Region-Level Layout Generation for Multi-level Pre-trained Model Based Visual Information Extraction

Shuai Li, Xiao-Hui Li, Fei Yin, Lin-Lin Huang

Published: 01 Jan 2024, Last Modified: 11 Apr 2025ICPR (19) 2024EveryoneRevisionsBibTeXCC BY-SA 4.0

Abstract: Multimodal pre-trained models have made significant advancements in the field of visual information extraction by jointly modeling textual, layout, and visual modalities, among which the layout information plays a key role in modeling document inherent structures. However, due to the diversity and complexity of document types and typography styles, it is still not fully studied on how to better model various document layouts comprehensively and hierarchically.

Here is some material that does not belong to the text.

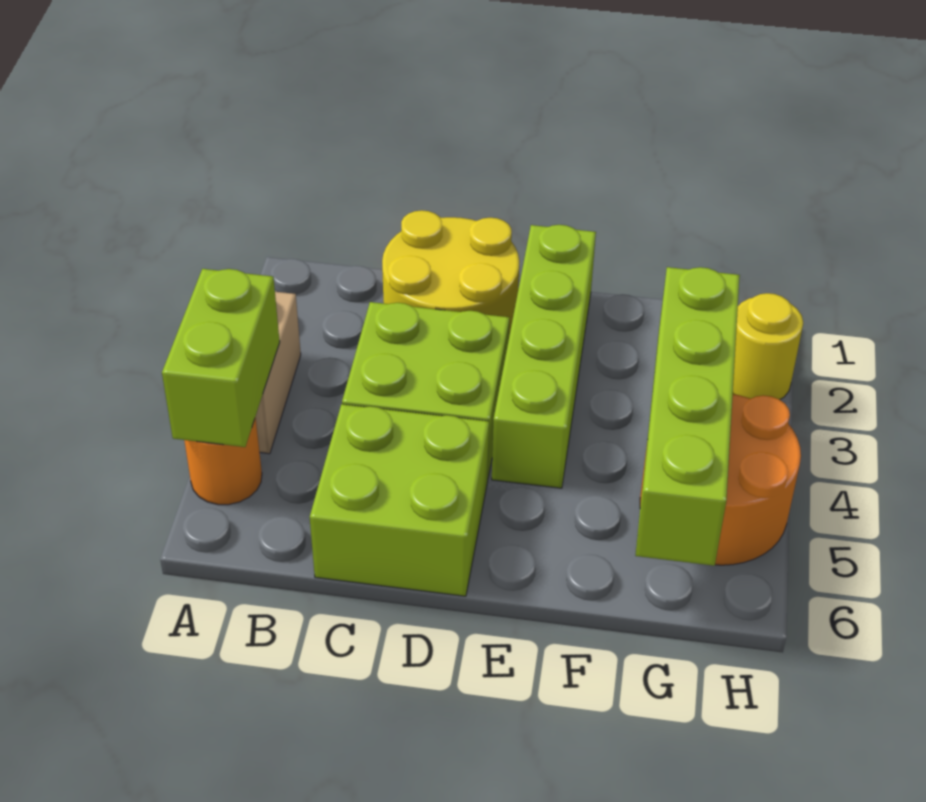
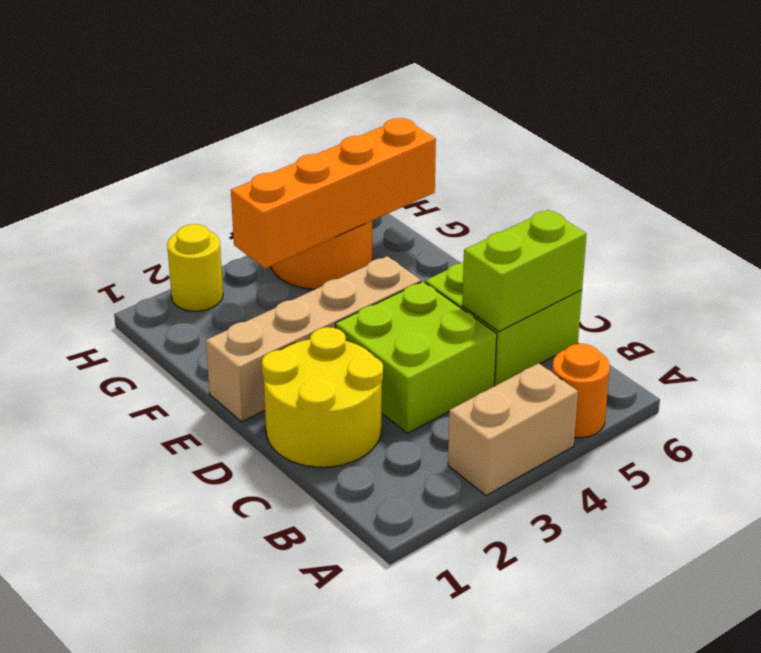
lime 1x2 brick [162,269,280,447] -> lime 1x2 brick moved to [462,210,586,332]
lime 1x4 brick [492,225,596,488] -> tan 1x4 brick [206,256,421,422]
lime 1x4 brick [635,267,740,566] -> orange 1x4 brick [231,118,436,268]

Compared with single-level layout adopted by most previous works, multi-level layouts including word-level, segment-level, and region-level layouts can provide a more scientifically modeling of complex document structures. Considering that most existing OCR tools lack region-level layout outputs of high quality, which poses challenges for the utilization of multi-level layout information, we thus propose a region-level layout generation method named ReMe based on hierarchical clustering. By iteratively clustering and merging segment-level bounding boxes, ReMe aims to ensure that semantically related segments with strong correlations share the same region-level bounding boxes. ReMe can be seamlessly integrated into the existing multi-level layout information modeling methods with negligible cost. Experimental results show that after pretrained with only 2 million documents from the IIT-CDIP dataset, the model can achieve new state of the art results on downstream visual information extraction datasets, and the region-level layout information generated by ReMe can significantly enhance the model’s understanding of structured documents, especially the performance on the Relation Extraction task.